Stan had earned their loyalty through hard work and dedication, and for the fact that he'd brought a significant amount of new business to the company. They'd leave his father-in-law high and dry, with a shop and equipment and no one to run it.
It had been a huge gamble on his part. Had his father-in-law called his bluff, Stan would have been forced to go deeply in debt to finance his new company, and he would have had to painstakingly build a new clientele.
The threat had worked, however, and his father-in-law caved in. It had taken several months for all of the legal wrangling to be completed, and Stan did eventually give his ex-father-in-law a nominal amount of money as a token to purchase the company.
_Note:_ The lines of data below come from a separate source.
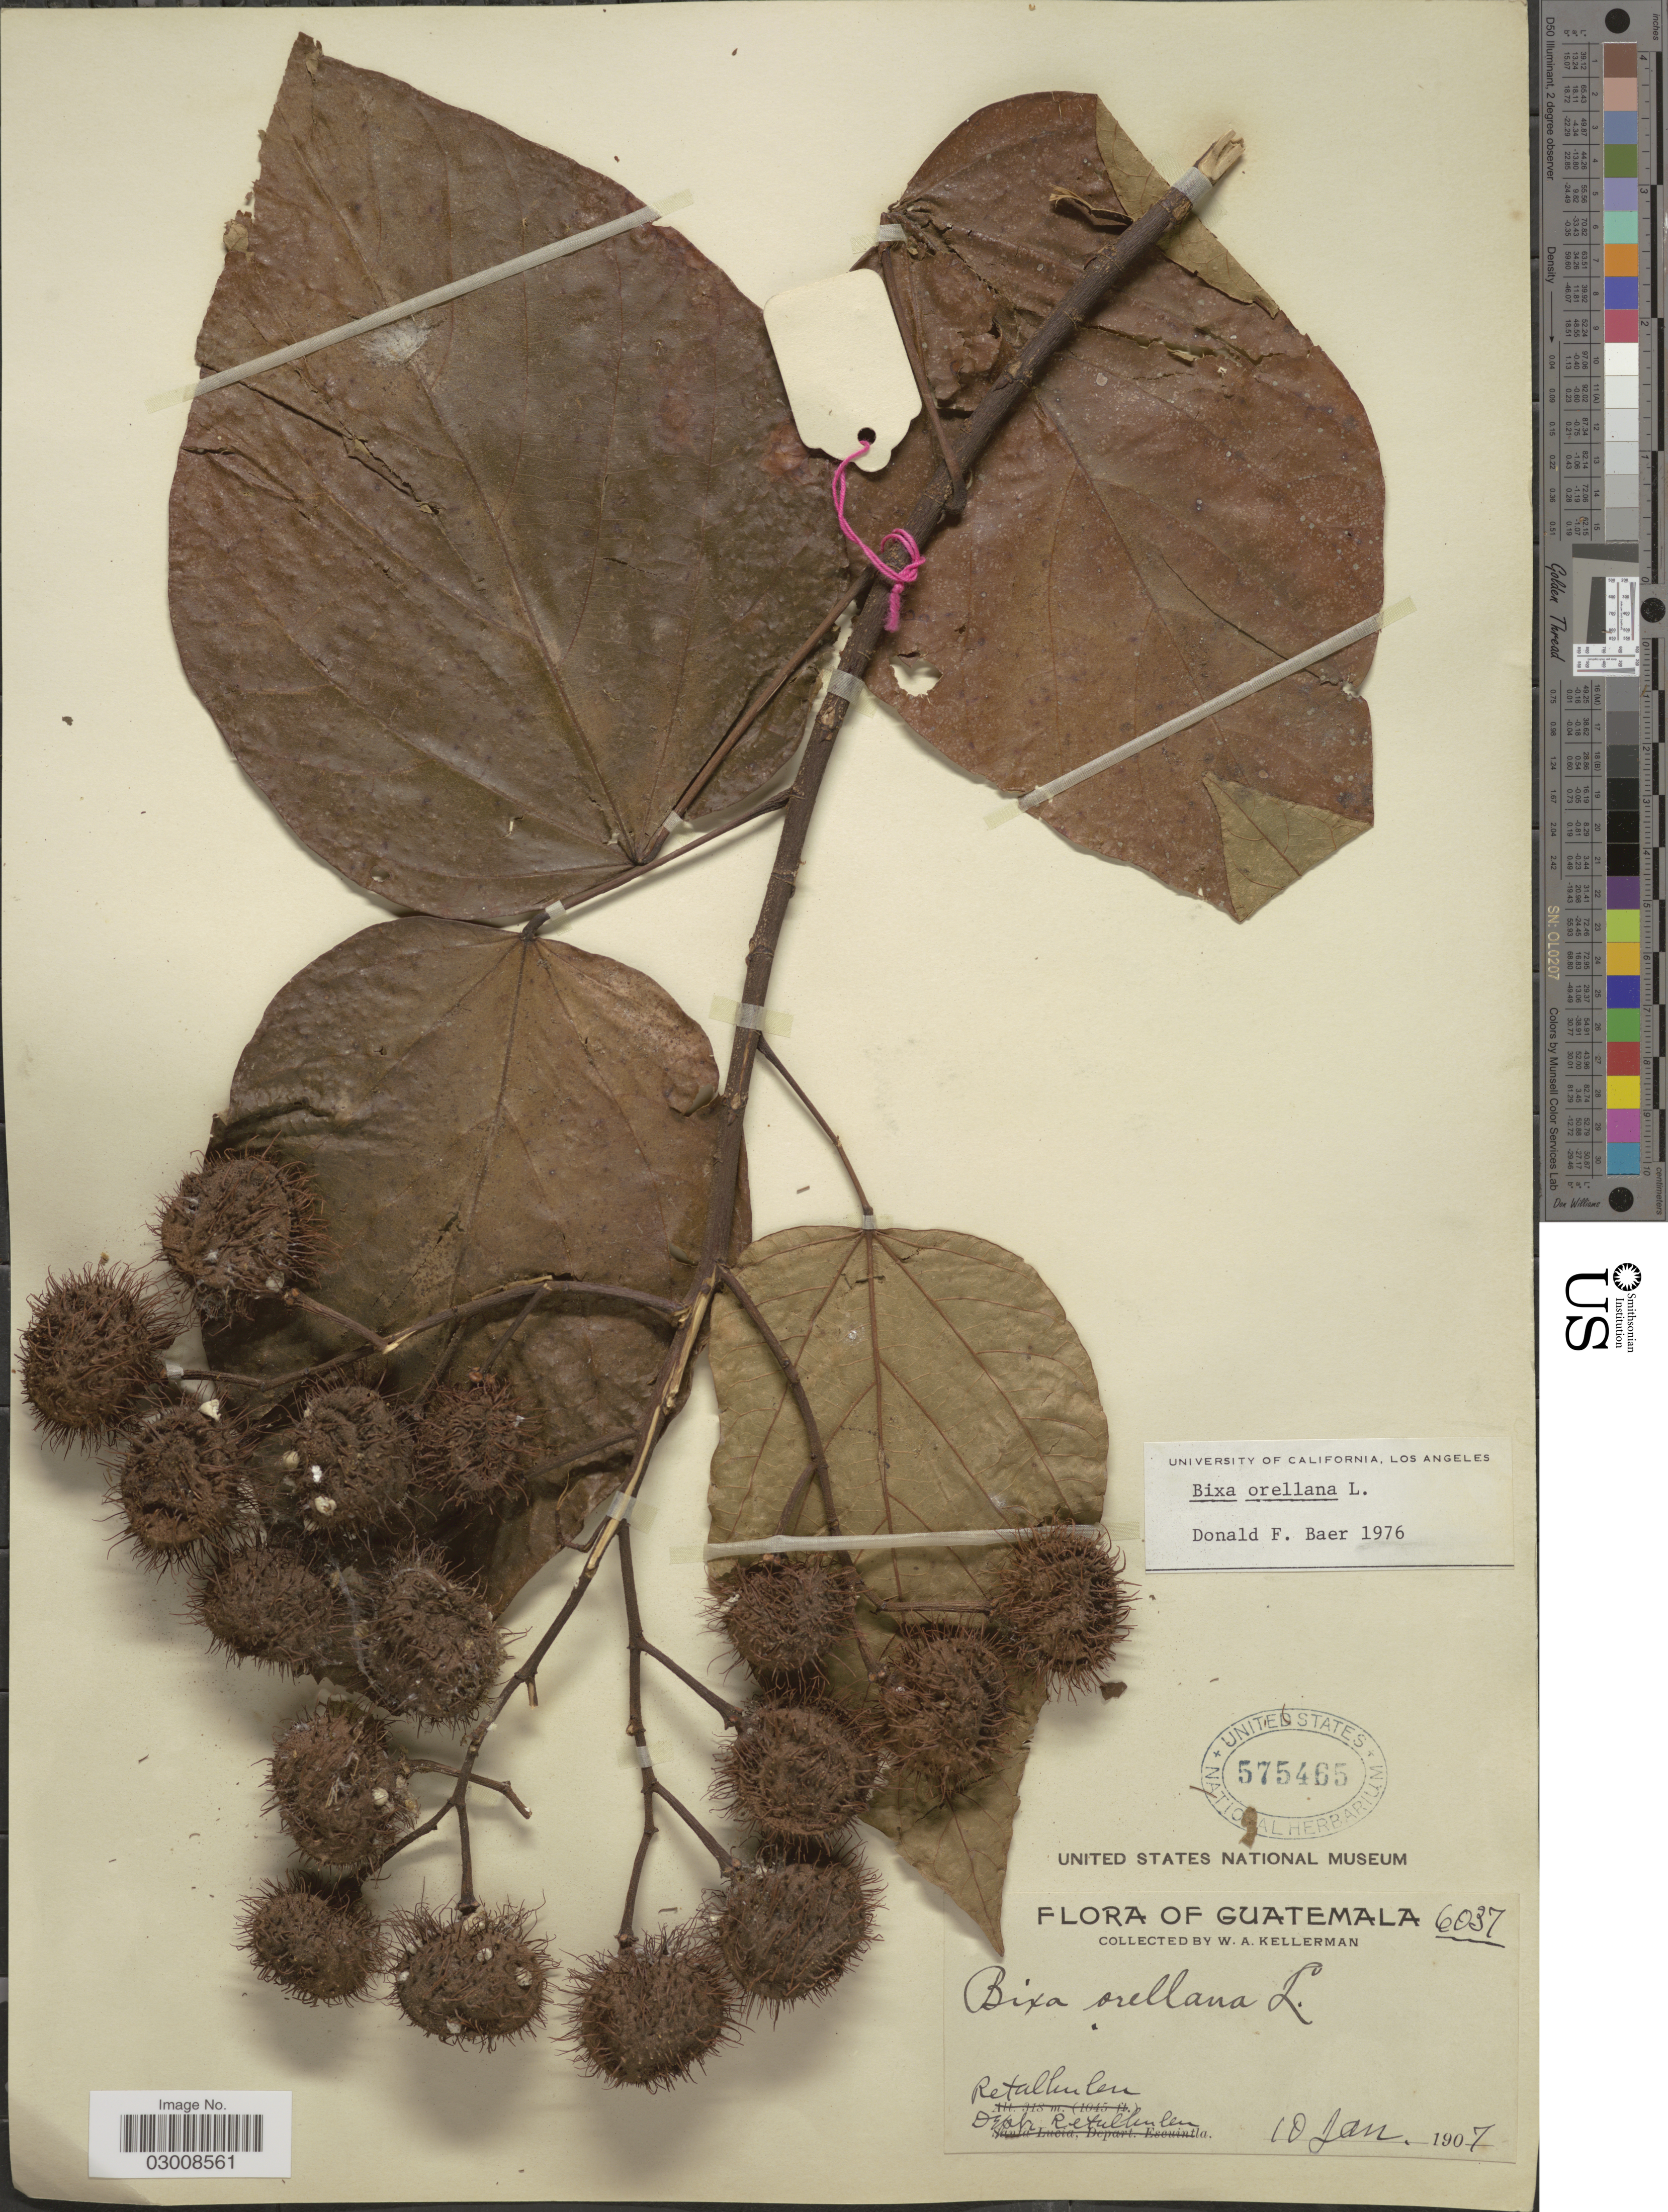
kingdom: Plantae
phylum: Tracheophyta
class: Magnoliopsida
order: Malvales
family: Bixaceae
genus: Bixa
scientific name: Bixa orellana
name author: L.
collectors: W. Kellerman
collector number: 6037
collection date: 1907-01-10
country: Guatemala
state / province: Retalhuleu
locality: Retalhuleu. Dept. Retalhuleu.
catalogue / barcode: US 575465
But he assumed ownership of the company, and he had worked his ass off to make it profitable.
Stan had thoroughly modernized the company's equipment, increased salaries and wages across the board, and had steered the company into some new areas and different types of buildings than the company had been involved with before.
He'd become a success, but it was hollow, because he had no one to share it with.
Even as that thought passed through his mind, all in but a second's reminiscing, the same thought was passing through Danielle Murray's mind as the taxi drove her toward her destination.
She had everything a successful person could want: position, power, wealth, possessions, but she had no one to share it with. She had never married, never had children and her family was all gone. Her parents were both dead, and her only sibling, an older brother, had been killed in a traffic accident many years ago.
Danielle had a few close friends, a few old girlfriends that were her confidantes, and a few longtime boyfriends she could turn to for sex if her need for physical release and intimacy became too much.
But her girlfriends all had families of their own, and while she often enjoyed sex with her boyfriends, there was a detachment, a lack of passion to those relationships that left her feeling empty.
Moreover, she felt her biological clock ticking away, and she sometimes found herself wanting a child, if only for the companionship.
Out of the clear, a face flashed through her memory, the face of a man she'd seen earlier that morning.
Where had it been? Yes, the hotel lobby, sitting on a chair reading a newspaper. What was it about the man that had diverted her attention? The mere fact that she'd noticed him was significant; usually when she was traveling on business, her focus was narrow, straight ahead.
But she'd looked over at him, made eye contact and even smiled, albeit very briefly. Why? Danielle had something close to a photographic memory, and she brought her acute mental facilities to bear, and suddenly it hit her.